- _TASK GOAL_:
Each entry below should be output exactly, apart from its images.

- _DATA EXTRACTS_:

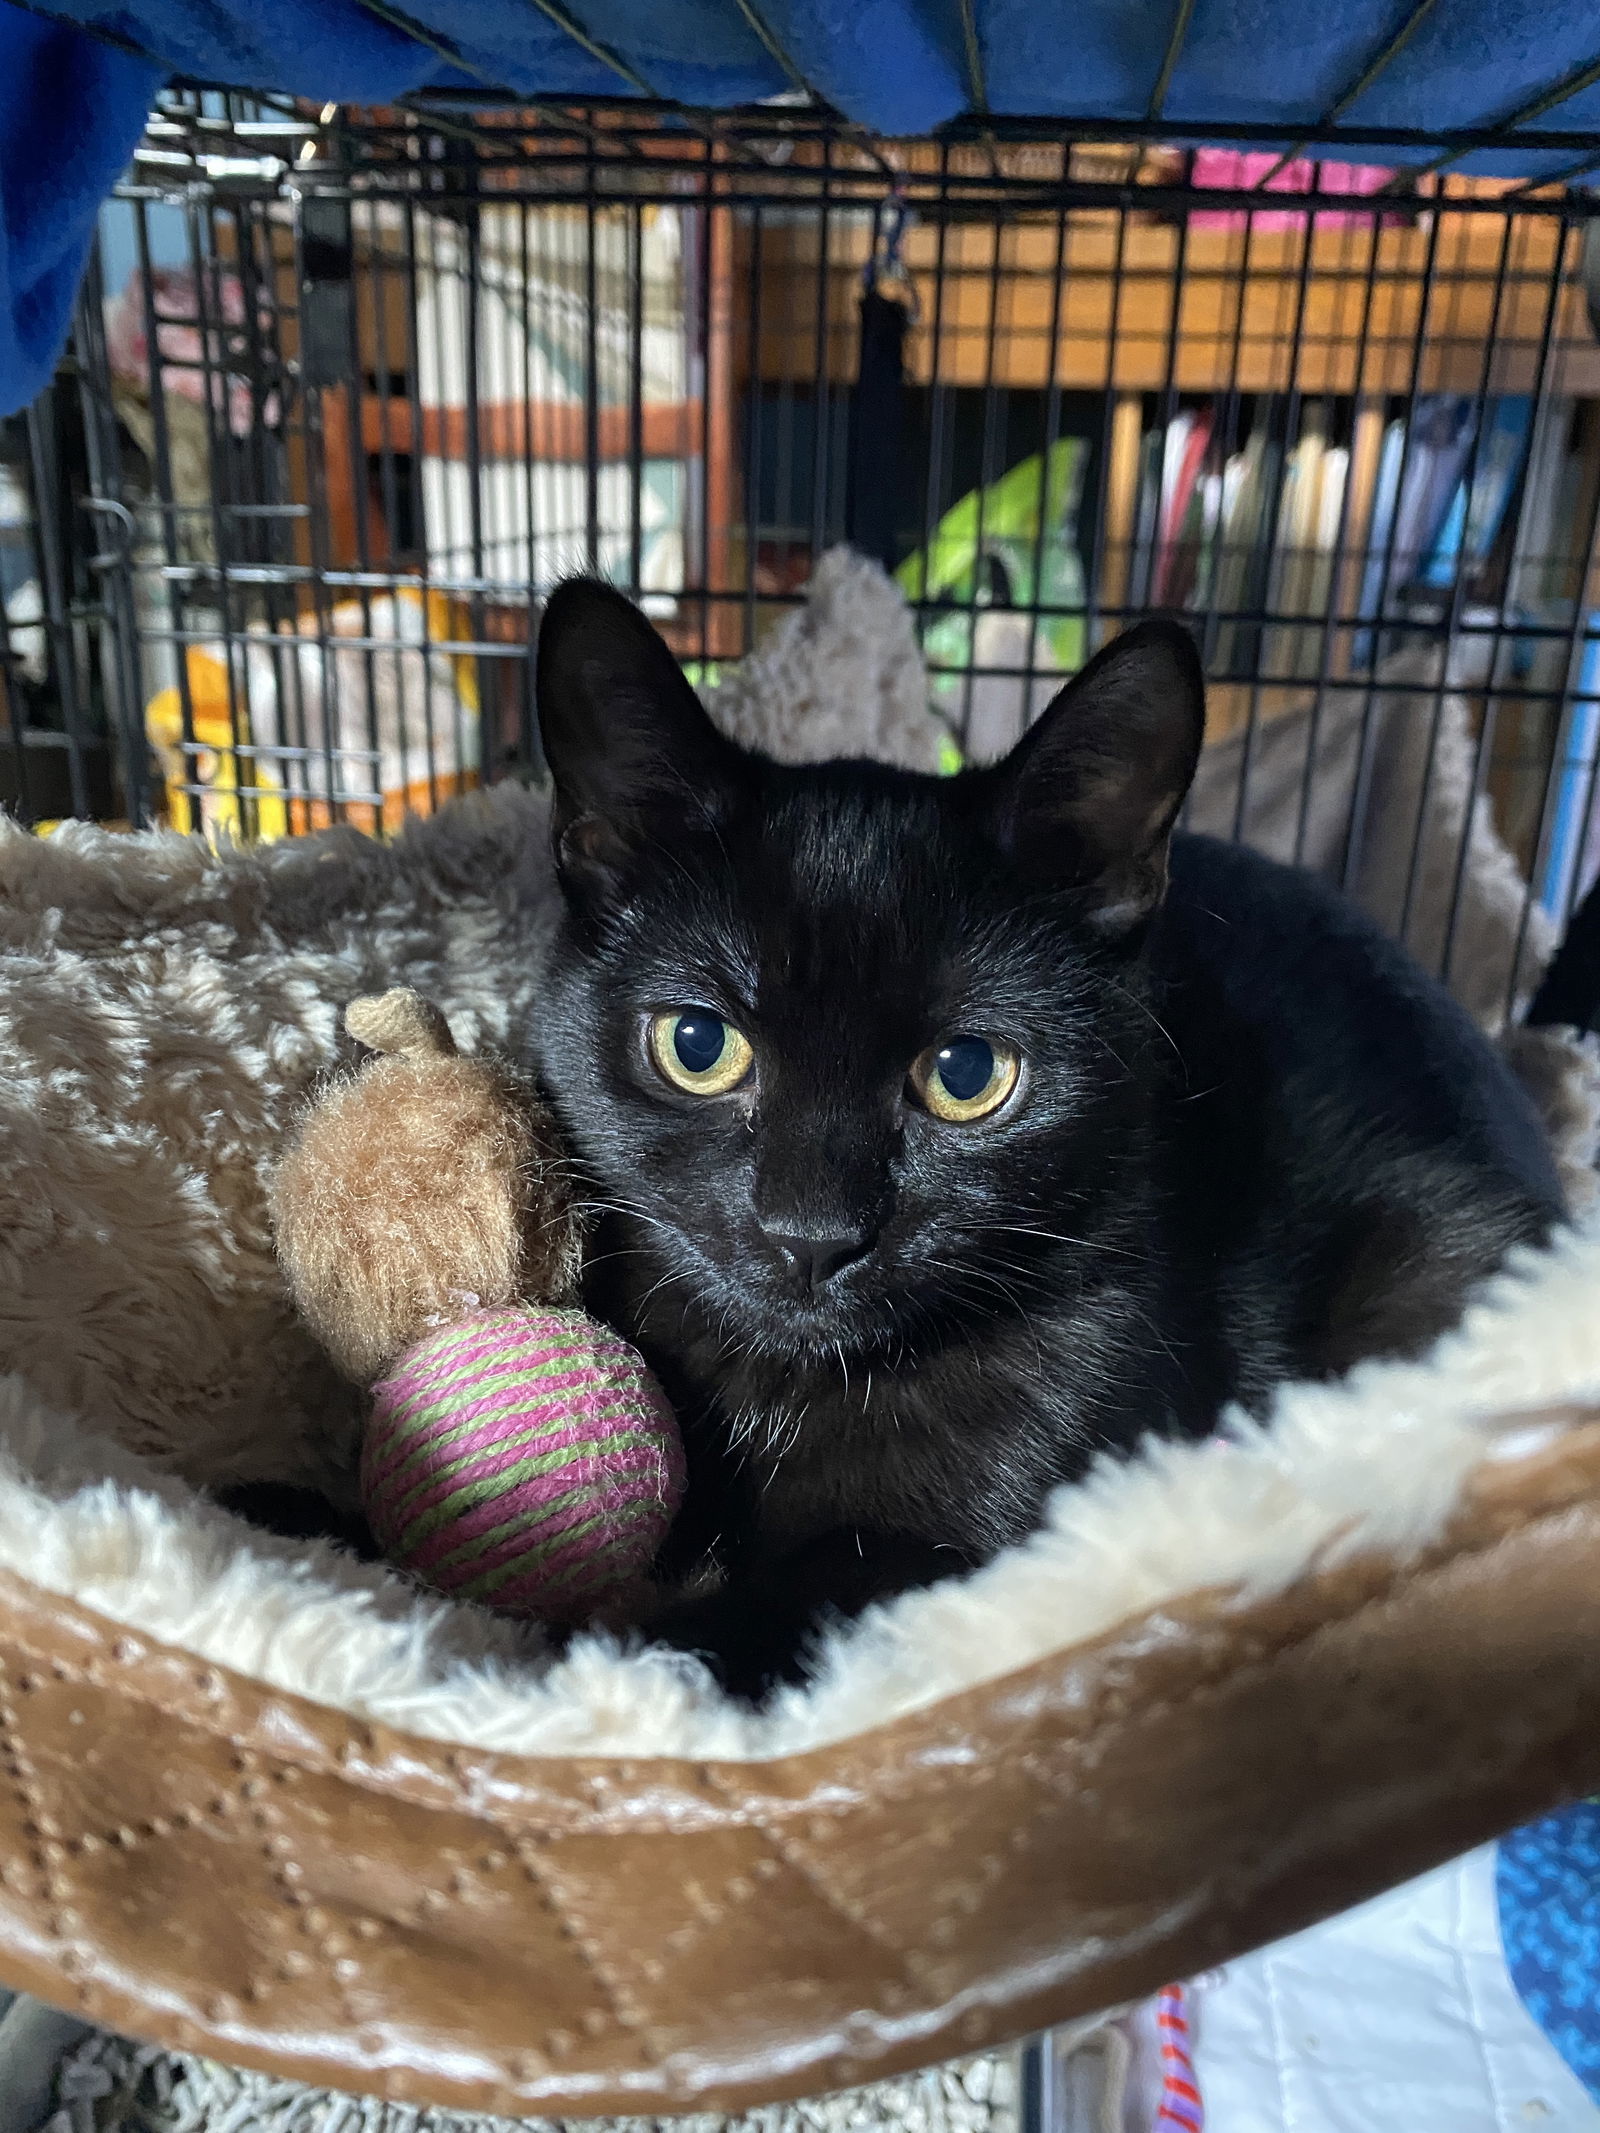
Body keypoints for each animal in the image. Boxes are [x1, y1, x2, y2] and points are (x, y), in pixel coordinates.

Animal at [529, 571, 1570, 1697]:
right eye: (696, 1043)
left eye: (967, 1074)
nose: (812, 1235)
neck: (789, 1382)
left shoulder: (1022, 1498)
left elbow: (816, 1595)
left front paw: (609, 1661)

- _THE COMPLETED TASK_:
Body keypoints for each animal in the image. Boxes are [x1, y1, x2, y2] and points are (x, y), in pixel coordinates.

Animal at [529, 571, 1570, 1697]:
right eye: (696, 1043)
left eye: (967, 1074)
nose: (812, 1235)
neck: (789, 1382)
left shoulder: (1022, 1498)
left elbow: (816, 1595)
left front paw: (609, 1661)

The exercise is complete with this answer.